Cities on 710 Push for Port Smog Clause
In another sign of discontent with the region’s two seaports, communities along the 710 Freeway will tell government officials tonight that plans to expand the truck-clogged route should not move forward unless air pollution is reduced.
Representatives of cities in the area will present the new report just one day after Long Beach port commissioners voted 5 to 0 to rescind their support of a major expansion so that air contaminant issues can be studied more carefully.
Port commissioners on Wednesday directed staff to redo environmental documents for the project after air quality officials and environmental groups challenged them as insufficient.

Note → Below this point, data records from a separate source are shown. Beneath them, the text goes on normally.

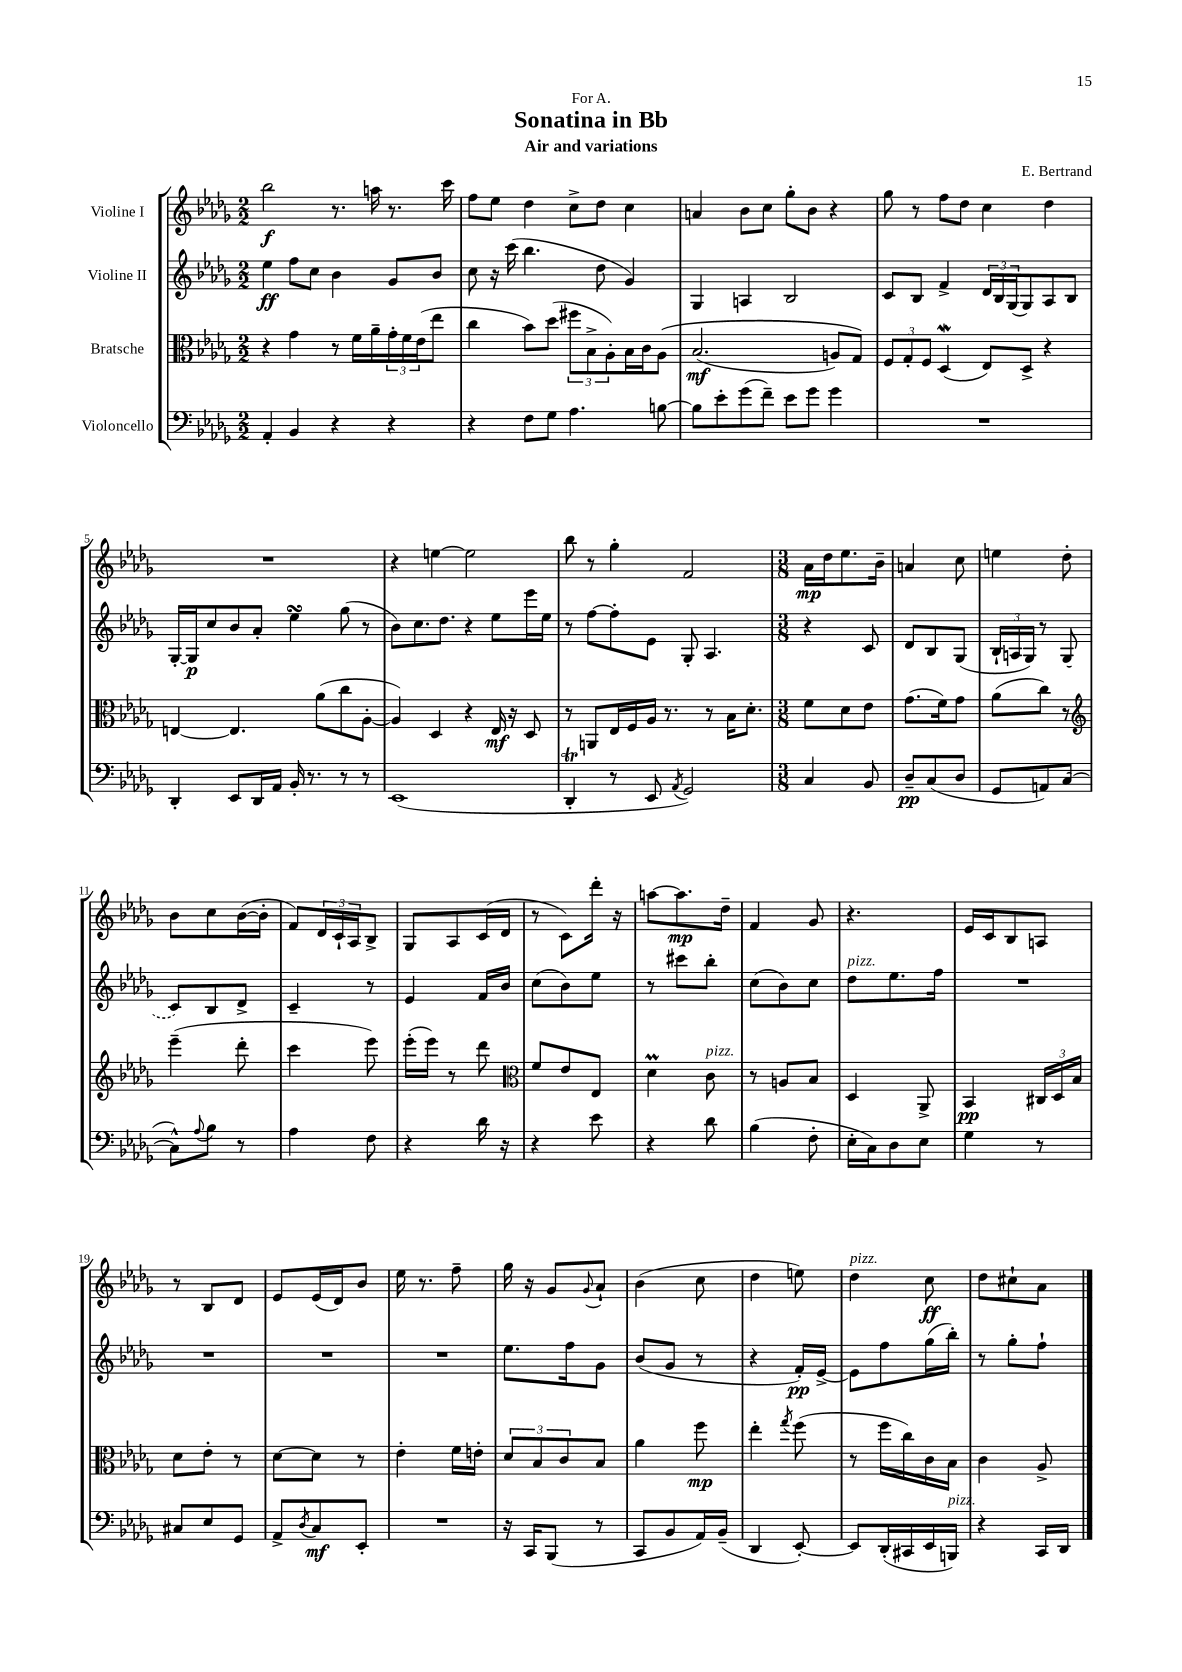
\header { title = "Sonatina in Bb" composer = "E. Bertrand" subtitle = "Air and variations" dedication = "For A." }
<<
\new StaffGroup <<
\new Staff = "s0" \with { instrumentName = "Violine I" } {
    \clef treble \key des \major \numericTimeSignature \time 2/2
    bes''2\f r8. a''16 r8. c'''16 |
    f''8 ees''8 des''4 c''8-> des''8 c''4 |
    a'4 bes'8 c''8 ges''8-. bes'8 r4 |
    ges''8 r8 f''8 des''8 c''4 des''4 |
    R1 |
    r4 e''4~ e''2 |
    bes''8 r8 ges''4-. f'2 |
    \numericTimeSignature \time 3/8 aes'16\mp des''16 ees''8. bes'16-- |
    a'4 c''8 |
    e''4 des''8-. |
    bes'8 c''8 bes'16~( bes'16-. |
    f'8) \tuplet 3/2 { des'16 c'16-! aes16 } bes8-> |
    ges8 aes8 c'16( des'16 |
    r8 c'8) des'''16-. r16 |
    a''8~ a''8.\mp des''16-- |
    f'4 ges'8 |
    r4. |
    ees'16 c'16 bes8 a8 |
    r8 bes8 des'8 |
    ees'8 ees'16( des'16) bes'8 |
    ees''16 r8. f''8-- |
    ges''16 r16 ges'8 \appoggiatura { ges'8 } aes'8-! |
    bes'4( c''8 |
    des''4 e''8) |
    des''4^\markup { \italic "pizz." } c''8\ff |
    des''8 cis''8-! aes'8 \bar "|." |
}
\new Staff = "s1" \with { instrumentName = "Violine II" } {
    \clef treble \key des \major \numericTimeSignature \time 2/2
    ees''4\ff f''8 c''8 bes'4 ges'8 bes'8 |
    c''8 r16 c'''16( bes''4. des''8 ges'4) |
    ges4 a4 bes2 |
    c'8 bes8 f'4-> \tuplet 3/2 { des'16 bes16 ges16( } ges8) aes8 bes8 |
    ges16~-. ges16\p c''8 bes'8 aes'8-. ees''4\turn ges''8( r8 |
    bes'8) c''8. des''8. r4 ees''8 ees'''16 ees''16 |
    r8 f''8~ f''8-. ees'8 ges8-. aes4. |
    \numericTimeSignature \time 3/8 r4 c'8 |
    des'8 bes8 ges8( |
    \tuplet 3/2 { bes16-! a16 ges16) } r8 \once \slurDashed ges8( |
    c'8) bes8 des'8-> |
    c'4-- r8 |
    ees'4 f'16 bes'16 |
    c''8( bes'8) ees''8 |
    r8 cis'''8 bes''8-. |
    c''8( bes'8) c''8 |
    des''8^\markup { \italic "pizz." } ees''8. f''16 |
    R4. |
    R4. |
    R4. |
    R4. |
    ees''8. f''16 ges'8 |
    bes'8( ges'8 r8 |
    r4 f'16-.\pp) ees'16~-> |
    ees'8 f''8 ges''16( bes''16-.) |
    r8 ges''8-. f''8-! \bar "|." |
}
\new Staff = "s2" \with { instrumentName = "Bratsche" } {
    \clef alto \key des \major \numericTimeSignature \time 2/2
    r4 ges'4 r8 f'16 aes'16-- \tuplet 3/2 { ges'16-. f'16 ees'16( } ees''8 |
    c''4 bes'8) des''8( \tuplet 3/2 { fis''8 bes8-> aes8-.) } bes16 c'16 aes8\( |
    bes2.\mf( a8) ges8\) |
    \tuplet 3/2 { f8 ges8-. f8 } des4\mordent( ees8) des8-> r4 |
    e4~ e4. aes'8( c''8 aes8~-. |
    aes4) des4 r4 ees16\mf r16 des8 |
    r8 a,8 ees16 f16 aes16 r8. r8 bes16 des'8.-. |
    \numericTimeSignature \time 3/8 f'8 des'8 ees'8 |
    ges'8.( f'16) ges'8 |
    aes'8( c''8) r8 |
    \clef treble ees'''4--( des'''8-. |
    c'''4 ees'''8) |
    ees'''16-.( ees'''16) r8 des'''8 |
    \clef alto f'8 ees'8 ees8 |
    des'4\prall c'8^\markup { \italic "pizz." } |
    r8 a8 bes8 |
    des4 aes,8-> |
    bes,4\pp \tuplet 3/2 { cis16 des16 bes16 } |
    des'8 ees'8-. r8 |
    des'8~ des'8 r8 |
    ees'4-. f'16 e'16-. |
    \tuplet 3/2 { des'8 bes8 c'8 } bes8 |
    aes'4 f''8\mp |
    ees''4-. \acciaccatura { ges''8 } f''8( |
    r8 f''16 c''16) c'16 bes16 |
    c'4 aes8-> \bar "|." |
}
\new Staff = "s3" \with { instrumentName = "Violoncello" } {
    \clef bass \key des \major \numericTimeSignature \time 2/2
    aes,4-. bes,4 r4 r4 |
    r4 f8 ges8 aes4. b8~ |
    b8 ees'8-. ges'8( f'8--) ees'8 ges'8 ges'4 |
    R1 |
    des,4-. ees,8 des,16 aes,16 bes,16-. r8. r8 r8 |
    ees,1( |
    des,4-.\trill r8 ees,8 \acciaccatura { aes,8 } ges,2) |
    \numericTimeSignature \time 3/8 c4 bes,8 |
    des8--\pp c8( des8 |
    ges,8 a,8) c8~( |
    c8-^) \appoggiatura { aes8 } bes8 r8 |
    aes4 f8 |
    r4 des'16 r16 |
    r4 ees'8 |
    r4 des'8 |
    bes4( f8-. |
    ees16-. c16) des8 ees8 |
    ges4 r8 |
    cis8 ees8 ges,8 |
    aes,8-> \acciaccatura { des8 } c8\mf ees,8-. |
    R4. |
    r16 c,16 bes,,8( r8 |
    c,8 bes,8 aes,16) bes,16--( |
    des,4 ees,8~-.) |
    ees,8 des,16-.( cis,16 ees,16 b,,16^\markup { \italic "pizz." }) |
    r4 c,16 des,16 \bar "|." |
}
>>
>>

Worries about air pollution also underlie the report that a committee will present today to freeway planners. The report says construction should not begin until pollution from the ports and the trucks and railroads serving it is reduced below 2002 levels. The committee is made up of members appointed by cities in the 710 corridor, including health experts, labor representatives and community activists.
Although the report is simply a recommendation, several representatives of the committee say they believe transportation and port planners must take it seriously in view of increasing concerns about port-related air pollution in southeastern Los Angeles County.
“I think it could be political suicide if they straight-out reject these conditions,” said Angelo Logan, a community activist from East Los Angeles who helped write the report.
Metropolitan Transportation Authority Chief Planning Officer James de la Loza said his agency was familiar with the report and did take the pollution issue seriously.
The MTA is spearheading the 710 expansion plans.
Gov. Arnold Schwarzenegger on Wednesday vetoed a bill that would have ordered the two ports to keep pollution at or below 2004 levels. The veto angered residents and activists, who charged that the governor sided with industry over neighborhoods near the ports.
The pollution debate is now shifting to the 710 Freeway, an 18-mile-long, 1950s-vintage highway that connects the ports with rail yards east of downtown Los Angeles. Big-rig trucks that jam the road are a major source of diesel fumes and other pollution, triggering widespread worries about health effects in cities from Long Beach to Commerce.
Current plans call for replacing the six- to eight-lane freeway with 10 lanes for both cars and trucks and an additional four lanes for trucks only. The project, which could cost $6 billion or more, is seen as essential to keep goods moving in and out of Southern California ports. No construction start date has been set.
The community advisory group’s report will be presented to the so-called Oversight Policy Committee, made up of officials overseeing improvement plans for the 710, in a meeting at 6:30 tonight at the Carson Community Center. The freeway expansion project has been on hold since spring 2003, when public outcry over potential air pollution increases and home demolitions forced the MTA board to rethink its planning efforts. That in turn led to creation of a community panel that has assessed how an expanded freeway would affect area residents.
The result is a 38-page report supported by all 35 members of the panel. A separate panel of city engineers and other technical experts endorsed the report earlier this month, but the two representatives of the ports opposed it.
The report says that the health of area residents must be the most important priority in 710 planning, and recommends that officials develop an action plan to reduce air pollution along the route.
It also recommends levying fees on cargo containers to finance clean-air improvements; subjecting all trucks to federal, state and local regulations; and requiring the Alameda rail corridor to prepare a plan to switch to electric locomotives.